Chaque semaine, nous explorons les solutions à notre disposition pour avoir une incidence sur la crise climatique et environnementale.

« 100 % végétalien », « à base de pommes », « bon pour la planète »… Au cours des dernières années, les solutions de rechange au cuir traditionnel fleurissent sur le marché. Remplissent-elles leurs promesses ?

« J’ai acheté un sac en cuir végane québécois, mais je le trouve vraiment de mauvaise qualité. Existe-t-il un produit durable qui puisse rivaliser avec du vrai cuir, et qui soit bon pour l’environnement ? », demande Evelyne.

De la vache au sac à main

Déjà, le cuir traditionnel est-il nocif pour l’environnement ?

Bien que la grande majorité des peaux utilisées pour le cuir soient issues de l’élevage bovin, on attribue généralement l’incidence environnementale d’une vache à son lait et à sa viande, pas à sa peau. Cette dernière est considérée comme un sous-produit de l’industrie agroalimentaire que l’on revalorise en le transformant en cuir, explique Louis Gagné, directeur d’Écofaune boréale, du Centre collégial de transfert technologique (CCTT) de Saint-Félicien.

« Il y a encore beaucoup de gaspillage dans l’industrie bovine », souligne-t-il. Il estime qu’au Québec, plus de 250 000 peaux partent chaque année en direction des dépotoirs, plutôt que d’être revalorisées.

Ce point de vue fait cependant débat, puisque des associations de défense des animaux, comme People for the Ethical Treatment of Animals (PETA), incluent l’impact de l’élevage dans les différents enjeux environnementaux liés au cuir.

Le cuir traditionnel pose également problème sur le plan de son processus de tannage. Celui au chrome, en particulier, utilise des métaux lourds qui sont très dommageables pour la santé et l’environnement. Des méthodes moins polluantes existent, comme le tannage végétal ; de plus, des certifications, comme celle du Leather Working Group, permettent de garantir que le cuir que l’on achète est éthique et conforme à de hauts standards environnementaux. Ces initiatives sont néanmoins marginales : à l’échelle mondiale, on estime que 80 à 90 % des cuirs sont encore tannés au chrome aujourd’hui.

Dans tous les cas, si la population mondiale parvient à réduire de façon draconienne sa consommation de viande rouge, il faudra trouver, à terme, des substituts au cuir, souligne le sixième rapport du Groupe d’experts intergouvernemental sur l’évolution du climat (GIEC).

Des options « vertes » ?

La grande majorité des substituts présents sur le marché sont fabriqués à partir de polychlorure de vinyle (PVC) ou de polyuréthane (PU). Bien que le second soit moins polluant que le premier, ces deux matériaux posent des enjeux environnementaux, tant en ce qui concerne les rejets toxiques pour l’environnement lors de leur fabrication que leur recyclage en fin de vie.

Quand on dit d’un sac qu’il est en cuir végane, c’est souvent de l’écoblanchiment pour éviter de dire plastique.
-*-
**Activité 1:**
Répondez à ces questions d'après l'extrait sur le cuir.
(a) Selon Louis Gagné, combien de peaux partent chaque année vers les dépotoirs au Québec ?
(b) À l'échelle mondiale, quelle part des cuirs est encore tannée au chrome ?
(c) À partir de quels matériaux la grande majorité des substituts au cuir sont-ils fabriqués ?
**Activité 2:**
Ces affirmations concordent-elles avec l'extrait sur le cuir ? Répondez par oui ou par non et citez les mots décisifs.
(a) Le polyuréthane pollue davantage que le polychlorure de vinyle.
(b) Louis Gagné dirige Écofaune boréale.
(c) Le tannage végétal est cité comme une méthode moins polluante.
**Activité 3:**
Rédigez la suite de l'extrait sur le cuir à partir de sa dernière phrase.
Les entrées forment un matériau distinct de l'extrait sur le cuir.

**Entrées de données:**
-*-
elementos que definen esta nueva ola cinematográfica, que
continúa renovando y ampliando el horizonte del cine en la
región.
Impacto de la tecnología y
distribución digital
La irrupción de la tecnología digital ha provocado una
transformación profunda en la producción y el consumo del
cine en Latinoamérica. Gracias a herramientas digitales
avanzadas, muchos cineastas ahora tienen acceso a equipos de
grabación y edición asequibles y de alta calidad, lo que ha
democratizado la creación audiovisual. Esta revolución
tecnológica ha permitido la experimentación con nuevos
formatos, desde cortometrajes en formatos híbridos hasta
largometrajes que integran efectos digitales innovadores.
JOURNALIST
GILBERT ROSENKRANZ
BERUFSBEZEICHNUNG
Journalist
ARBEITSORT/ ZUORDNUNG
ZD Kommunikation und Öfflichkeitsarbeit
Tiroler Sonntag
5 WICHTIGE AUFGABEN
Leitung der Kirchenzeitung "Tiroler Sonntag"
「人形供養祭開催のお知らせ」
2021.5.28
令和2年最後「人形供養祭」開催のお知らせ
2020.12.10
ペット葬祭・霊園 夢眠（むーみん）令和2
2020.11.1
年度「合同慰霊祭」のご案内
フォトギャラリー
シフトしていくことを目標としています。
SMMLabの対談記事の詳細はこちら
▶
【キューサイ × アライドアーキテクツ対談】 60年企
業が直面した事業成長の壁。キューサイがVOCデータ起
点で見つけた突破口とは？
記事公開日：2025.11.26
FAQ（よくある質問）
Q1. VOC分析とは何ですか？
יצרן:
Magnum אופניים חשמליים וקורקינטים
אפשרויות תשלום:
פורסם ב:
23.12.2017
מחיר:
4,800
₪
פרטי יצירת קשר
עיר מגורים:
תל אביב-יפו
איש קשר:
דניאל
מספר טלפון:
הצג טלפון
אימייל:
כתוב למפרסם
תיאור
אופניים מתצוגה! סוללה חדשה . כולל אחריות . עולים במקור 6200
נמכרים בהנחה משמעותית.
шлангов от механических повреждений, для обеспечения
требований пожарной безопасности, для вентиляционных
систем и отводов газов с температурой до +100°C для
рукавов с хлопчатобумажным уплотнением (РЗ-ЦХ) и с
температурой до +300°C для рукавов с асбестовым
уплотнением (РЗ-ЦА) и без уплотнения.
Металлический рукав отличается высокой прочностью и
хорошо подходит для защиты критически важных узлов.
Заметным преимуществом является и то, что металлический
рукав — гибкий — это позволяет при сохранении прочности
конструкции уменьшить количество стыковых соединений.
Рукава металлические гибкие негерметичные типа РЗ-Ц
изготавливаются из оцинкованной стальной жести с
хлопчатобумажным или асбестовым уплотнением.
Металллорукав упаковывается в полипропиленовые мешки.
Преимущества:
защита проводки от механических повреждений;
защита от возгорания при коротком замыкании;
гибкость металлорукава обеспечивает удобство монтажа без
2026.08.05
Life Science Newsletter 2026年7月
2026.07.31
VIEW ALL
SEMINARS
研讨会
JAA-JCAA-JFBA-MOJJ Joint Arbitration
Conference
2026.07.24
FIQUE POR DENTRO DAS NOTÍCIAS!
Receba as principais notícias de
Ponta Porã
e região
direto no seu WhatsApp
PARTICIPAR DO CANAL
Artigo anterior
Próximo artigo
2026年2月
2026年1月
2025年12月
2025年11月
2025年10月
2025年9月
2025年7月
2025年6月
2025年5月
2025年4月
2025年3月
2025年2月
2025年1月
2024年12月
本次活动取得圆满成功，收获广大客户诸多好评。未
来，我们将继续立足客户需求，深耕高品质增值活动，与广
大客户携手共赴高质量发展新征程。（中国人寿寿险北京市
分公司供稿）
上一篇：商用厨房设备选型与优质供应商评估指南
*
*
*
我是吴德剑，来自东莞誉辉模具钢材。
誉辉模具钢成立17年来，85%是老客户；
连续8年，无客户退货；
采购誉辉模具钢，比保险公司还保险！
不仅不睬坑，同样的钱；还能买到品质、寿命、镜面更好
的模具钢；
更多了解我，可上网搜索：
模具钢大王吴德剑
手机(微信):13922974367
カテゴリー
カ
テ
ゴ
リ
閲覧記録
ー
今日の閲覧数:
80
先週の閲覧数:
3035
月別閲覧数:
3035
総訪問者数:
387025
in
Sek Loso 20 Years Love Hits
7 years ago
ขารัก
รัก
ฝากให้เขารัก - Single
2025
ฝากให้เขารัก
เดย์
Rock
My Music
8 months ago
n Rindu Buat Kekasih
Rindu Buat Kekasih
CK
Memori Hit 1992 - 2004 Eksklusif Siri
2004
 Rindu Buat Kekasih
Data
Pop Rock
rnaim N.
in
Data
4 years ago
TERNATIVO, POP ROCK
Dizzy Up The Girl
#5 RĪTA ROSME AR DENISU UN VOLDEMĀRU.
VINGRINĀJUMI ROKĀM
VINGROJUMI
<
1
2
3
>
-*-
**Réponse 1:**
(a) Plus de 250 000 peaux.
(b) De 80 à 90 %.
(c) À partir de polychlorure de vinyle (PVC) ou de polyuréthane (PU).

**Réponse 2:**
(a) Non : « Bien que le second soit moins polluant que le premier ».
(b) Oui : « Louis Gagné, directeur d’Écofaune boréale ».
(c) Oui : « Des méthodes moins polluantes existent, comme le tannage végétal ».

**Réponse 3:**
Corinne Bourget, enseignante au Centre des métiers du cuir de Montréal

Mme Bourget est enseignante en maroquinerie au Centre des métiers du cuir de Montréal, et a aussi lancé en 2018 l’Atelier Hotelmotel, où elle fabrique à la main des chaussures et des accessoires en cuir.

L’un dans l’autre, il reste que des chaussures synthétiques ont moins de répercussions que des chaussures en cuir, montre une analyse réalisée en 2018 par le cabinet de conseil en stratégie environnementale Quantis. Mais elles peinent à rivaliser sur le plan de la qualité.

« Avec le temps, ces faux cuirs vont s’écailler. C’est très difficilement réparable, ce qui limite beaucoup leur durée de vie », explique Corinne Bourget.

L’espoir d’un cuir 100 % végétal

Ananas, pommes, raisin, maïs, cactus, pelures d’orange, champignons : de nombreuses entreprises se sont également lancées au cours des dernières années dans des cuirs à base de végétaux.

Là encore, le diable est dans les détails. Bien souvent, ces cuirs sont en fait un mélange de polyuréthane et de fibres végétales – le pourcentage de matières plastiques excédant celui des matières végétales.

Certaines entreprises se lancent cependant dans des cuirs garantis 100 % d’origine végétale, comme l’entreprise québécoise Flaura. Fannie Laroche, sa fondatrice, explique que le cuir végétal qu’elle fabrique est constitué à 40 % de poudre de pelures de pommes, qu’elle mélange à des produits plastifiants – eux aussi d’origine végétale – avant de l’appliquer en une fine couche sur un textile pour lui donner un « effet cuir ». Elle espère se lancer dès l’automne dans la commercialisation de son produit pour fabriquer chaussures, sacs ou encore revêtement intérieur de voiture.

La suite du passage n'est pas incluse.